Een vertekend beeld van het Evangelie is ook een bedreiging voor christelijke gezinnen! Ik heb jonge gelovigen gekend, net bekeerd van hun zonden, die vreugdevol waren in hun prille christelijke leven en nederig hun God deelden. Maar het kwaad sloop naar binnen, vermomd in de mantel van de waarheid. De vinger van gedeeltelijke blindheid werd op hun ogen gelegd en ze konden slechts één leer onderscheiden. Zij zagen de uitverkiezing, maar niet de menselijk verantwoordelijkheid. De prediker die eerst geliefd was, werd nu gehaat, en degene die Gods Woord eerlijk verkondigde, werd als het grofste afval van allen beschouwd. En wat was het resultaat? Het tegenovergestelde van vriendelijkheid en liefde. Fanatisme nam de plaats in van liefde. Bitterheid overheerste het karakter waar voorheen een liefdevolle houding werd gevonden. Ik zou talloze voorbeelden kunnen geven van mensen die voortdurend en eenzijdig blootgesteld werden aan één bepaalde geloofsleer en daardoor buitensporig intolerant en verbitterd werden. En als een persoon eenmaal op dat punt is aangekomen, is hij maar al te bereid om de zonden te doen waartoe de duivel hem wil verleiden. Het is noodzakelijk dat het hele Evangelie gepredikt wordt, anders zullen zielen, zelfs die van christenen, beschadigd en verwond raken.
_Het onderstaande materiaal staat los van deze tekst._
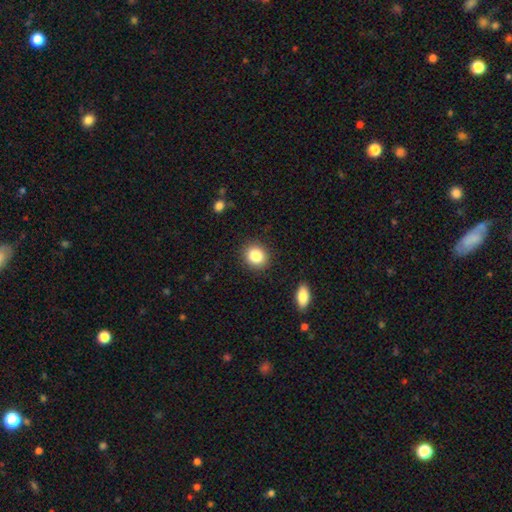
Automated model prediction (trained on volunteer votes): Q: Smooth or featured?
A: smooth (85%); runner-up: star or artifact (9%)
Q: How rounded?
A: round (75%); runner-up: in between (24%)
Q: Merging?
A: none (89%); runner-up: minor disturbance (7%)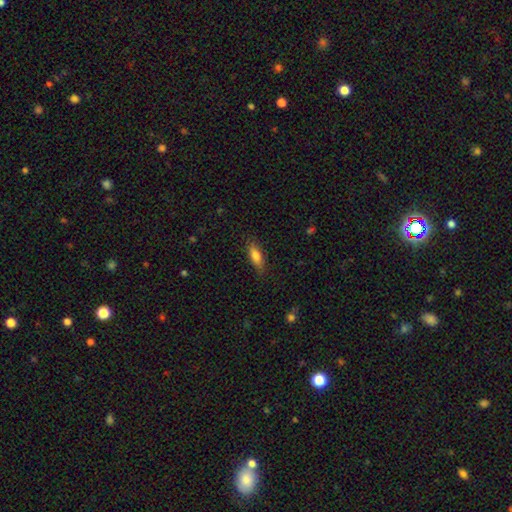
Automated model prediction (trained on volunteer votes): Q: Smooth or featured?
A: smooth (77%); runner-up: featured or disk (16%)
Q: How rounded?
A: in between (60%); runner-up: cigar-shaped (37%)
Q: Merging?
A: none (81%); runner-up: minor disturbance (14%)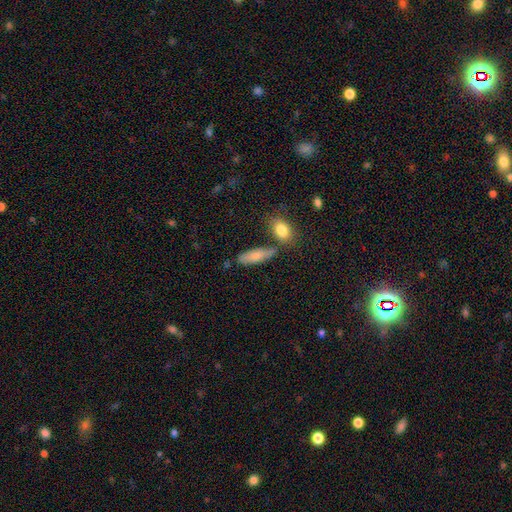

Ik heb vurige ijveraars gekend die met alles wat in hen was probeerden zielen voor Christus te winnen, totdat ze plotseling één bepaald leerstellig standpunt omarmden en niet langer de hele waarheid, waarna ze wegzonken in afgestompte onverschilligheid. Aan de andere kant zijn er teveel gelovigen geweest die in wetticisme vervielen door alleen de praktische kant van de waarheid te belichten en de leerstellige kant weg te laten. Ze spraken alsof ze redding moesten verdienen door hun werken en vergaten bijna de genade waardoor ze geroepen waren. Net als de Galaten raakten ze betoverd door wat ze hoorden. Degene die in Christus gelooft kan alleen zuiver, eenvoudig, heilig, genadig en gelijkvormig aan Christus zijn als de hele waarheid in Jezus wordt verkondigd. O mijn lezer, wat betreft de redding van zondaars kunnen we nooit verwachten dat God onze arbeid zegent, tenzij we het Evangelie in al zijn volheid verkondigen. Als ik slechts één deel van de waarheid neem en daarop aandring en al het andere uitsluit, kan ik nooit verwachten dat de zegen van mijn Meester erop rust. Als ik predik zoals Hij van mij vraagt, zal Hij het Woord zeker zegenen. Hij zal het nooit naar rond laten gaan zonder er Zijn persoonlijk en levende getuigenis aan te verbinden. Maar zodra predikers menen dat ze het Evangelie moet verbeteren, dat alles in elkaar moet passen, dat ze het moeten aankleden en mooier maken, Kun je er zeker van zijn dat mijn Meester vertrokken is en dat er “Ikabod” op de muren van de kerk geschreven staat. Hoevelen worden niet in de boeien gedreven omdat voorgangers de uitnodiging van het Evangelie negeren.